La mobilité du futur : langage naturel, intelligence artificielle et l'interface utilisateur de l'ERP qui s'efface...
Unit4 s'appuie sur Microsoft Azure, qui embarque des services prédictifs et de machine learning, "pour progresser dans le domaine des robots (chat bots, outils de reconnaissance vocale) et être innovant dans le secteur de la mobilité", comme l'a expliqué Jérôme Frôment-Curtil. "Nous travaillons sur des applications qui facilitent les interactions avec les systèmes de back-end, en permettant les échanges en langage naturel. Nous introduisons également de l'automatisation, en suggérant par exemple à l'utilisateur une action en fonction de son historique : vous aviez fait ça la semaine dernière : voulez-vous le réitérer cette semaine ?".

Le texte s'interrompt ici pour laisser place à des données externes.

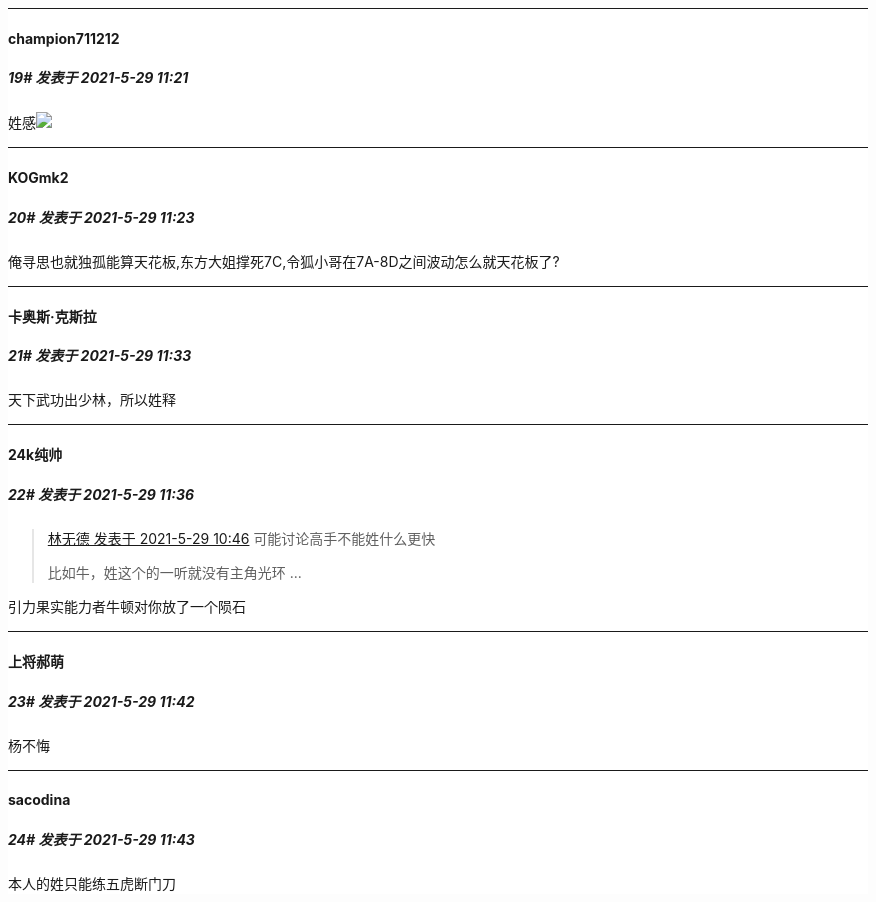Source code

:
*****

####  champion711212  
##### 19#       发表于 2021-5-29 11:21


姓感<img src="https://static.saraba1st.com/image/smiley/face2017/066.png" referrerpolicy="no-referrer">


*****

####  KOGmk2  
##### 20#       发表于 2021-5-29 11:23


俺寻思也就独孤能算天花板,东方大姐撑死7C,令狐小哥在7A-8D之间波动怎么就天花板了?


*****

####  卡奥斯·克斯拉  
##### 21#       发表于 2021-5-29 11:33


天下武功出少林，所以姓释


*****

####  24k纯帅  
##### 22#       发表于 2021-5-29 11:36


<blockquote><a href="httphttps://bbs.saraba1st.com/2b/forum.php?mod=redirect&amp;goto=findpost&amp;pid=51408800&amp;ptid=2006739" target="_blank">林无德 发表于 2021-5-29 10:46</a>
可能讨论高手不能姓什么更快


比如牛，姓这个的一听就没有主角光环 ...</blockquote>
引力果实能力者牛顿对你放了一个陨石


*****

####  上将郝萌  
##### 23#       发表于 2021-5-29 11:42


杨不悔


*****

####  sacodina  
##### 24#       发表于 2021-5-29 11:43


本人的姓只能练五虎断门刀

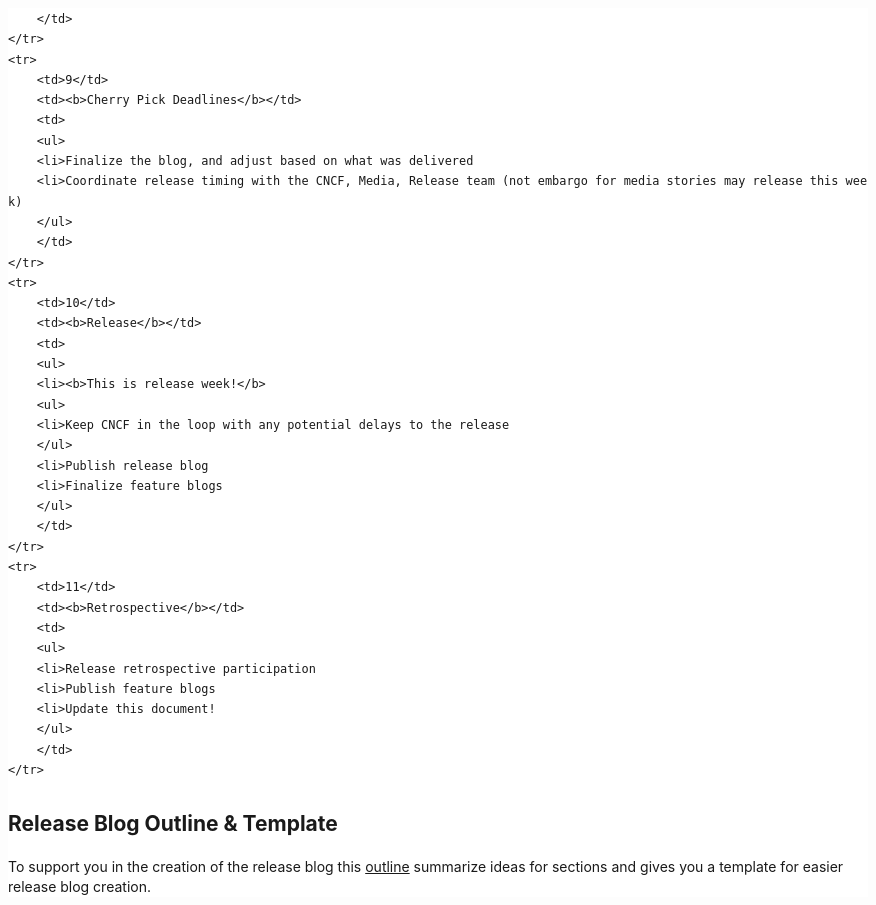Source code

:         </td>
    </tr>
    <tr>
        <td>9</td>
        <td><b>Cherry Pick Deadlines</b></td>
        <td>
        <ul>
        <li>Finalize the blog, and adjust based on what was delivered
        <li>Coordinate release timing with the CNCF, Media, Release team (not embargo for media stories may release this week)
        </ul>
        </td>
    </tr>
    <tr>
        <td>10</td>
        <td><b>Release</b></td>
        <td>
        <ul>
        <li><b>This is release week!</b>
        <ul>
        <li>Keep CNCF in the loop with any potential delays to the release
        </ul>
        <li>Publish release blog
        <li>Finalize feature blogs
        </ul>
        </td>
    </tr>
    <tr>
        <td>11</td>
        <td><b>Retrospective</b></td>
        <td>
        <ul>
        <li>Release retrospective participation
        <li>Publish feature blogs
        <li>Update this document!
        </ul>
        </td>
    </tr>
</table>

## Release Blog Outline & Template
To support you in the creation of the release blog this [outline](/release-team/role-handbooks/communications/release-blog.md) summarize ideas for sections and gives you a template for easier release blog creation.
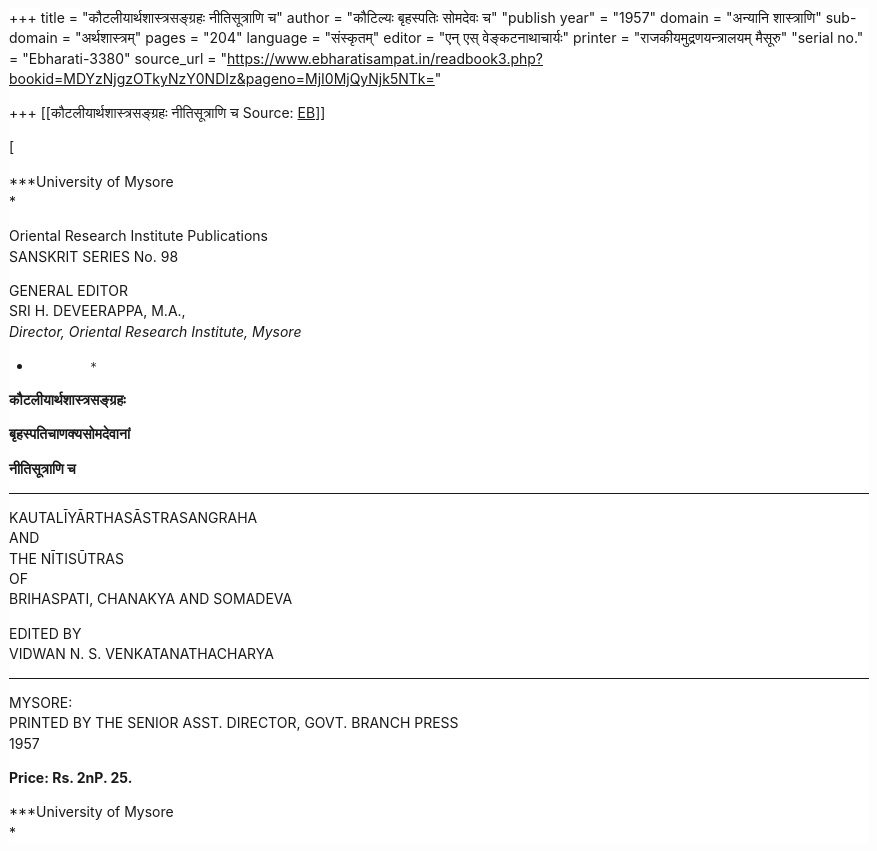+++
title = "कौटलीयार्थशास्त्रसङ्ग्रहः नीतिसूत्राणि च"
author = "कौटिल्यः बृहस्पतिः सोमदेवः च"
"publish year" = "1957"
domain = "अन्यानि शास्त्राणि"
sub-domain = "अर्थशास्त्रम्"
pages = "204"
language = "संस्कृतम्"
editor = "एन् एस् वेङ्कटनाथाचार्यः"
printer = "राजकीयमुद्रणयन्त्रालयम् मैसूरु"
"serial no." = "Ebharati-3380"
source_url = "https://www.ebharatisampat.in/readbook3.php?bookid=MDYzNjgzOTkyNzY0NDIz&pageno=MjI0MjQyNjk5NTk="

+++
[[कौटलीयार्थशास्त्रसङ्ग्रहः नीतिसूत्राणि च	Source: [EB](https://www.ebharatisampat.in/readbook3.php?bookid=MDYzNjgzOTkyNzY0NDIz&pageno=MjI0MjQyNjk5NTk=)]]

\[

***University of Mysore  
*                      

Oriental Research Institute Publications  
SANSKRIT SERIES No. 98

GENERAL EDITOR  
SRI H. DEVEERAPPA, M.A.,  
*Director, Oriental Research Institute, Mysore*

*             *

**कौटलीयार्थशास्त्रसङ्ग्रहः**

**बृहस्पतिचाणक्यसोमदेवानां**

**नीतिसूत्राणि च**

***               ***

KAUTALĪYĀRTHASĀSTRASANGRAHA  
AND  
THE NĪTISŪTRAS  
OF  
BRIHASPATI, CHANAKYA AND SOMADEVA

EDITED BY  
VIDWAN N. S. VENKATANATHACHARYA

***               ***

MYSORE:  
PRINTED BY THE SENIOR ASST. DIRECTOR, GOVT. BRANCH PRESS  
1957

**Price: Rs. 2nP. 25.**

***University of Mysore  
*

De même, dans la prolongation de cette approche 'robot', "l'objectif de Unit4 est de s'affranchir de nos propres applications mobiles. Les utilisateurs saturent des mots de passe et de la multiplication des accès et applications". Jérôme Frôment-Curtil a cité l'exemple de l'échec d'un système de réservation de salles de cours, mis en place par une grande école et qui été totalement rejeté et inutilisé par les élèves, notamment du fait de l'obligation de télécharger une appli spécifique : "nous avons ainsi développé une intégration pour pouvoir s'affranchir de notre interface utilisateur et s'intégrer avec Skype par exemple. Les élèves peuvent aller au bout d'un processus d'inscription administrative en déroulant une conversation en langage naturel."
Sur ce thème des robots conversationnels, qui "permettent de fournir aux utilisateurs l'information adéquate, au bon moment et de répondre à leur besoin d'autonomie et de montée en compétences", Arome Phanphengdy distingue deux approches : "vous pouvez opter pour des chat bots conversationnels, qui impliquent un gros travail de scénarisation, ou investir dans l'intelligence artificielle et le machine learning pour construire des algorithmes plus complexes mais qui prennent plus de temps". Il a également évoqué une autre amélioration possible des ERP et autres solutions d'entreprises à travers "la fusion de certains outils personnels et professionnels grâce à des API et Web services", en citant l 'exemple "des services de conciergeries en entreprise", qui visent justement à améliorer l'équilibre entre vie professionnelle et vie privée des collaborateurs.
Quelles conséquences sur la sécurité des solutions ?
"Assurer la sécurité depuis l'app mobile jusqu'au système back-end, notamment celle du dialogue applicatif et des échanges de données, est au cœur de notre activité", a affirmé Joël Depernet. "Nous mettons en place un 'gateway' ou passage sécurisé incluant l'encryptage, le contrôle d'identité, éventuellement un processus de paiement par l'utilisateur". Le dirigeant d'Axway a également estimé qu' "il n'y a pas de grand fossé dans les compétences techniques nécessaires à l'adoption d'une approche 'mobile first'. Cependant, la difficulté réside davantage dans une gestion de projet et une manière de travailler bouleversées". Arome Phanphengdy a confirmé qu' "il faut piloter le mobile comme toutes les ressources informatiques et mettre en place une gouvernance, par exemple dans la gestion des mises à jour".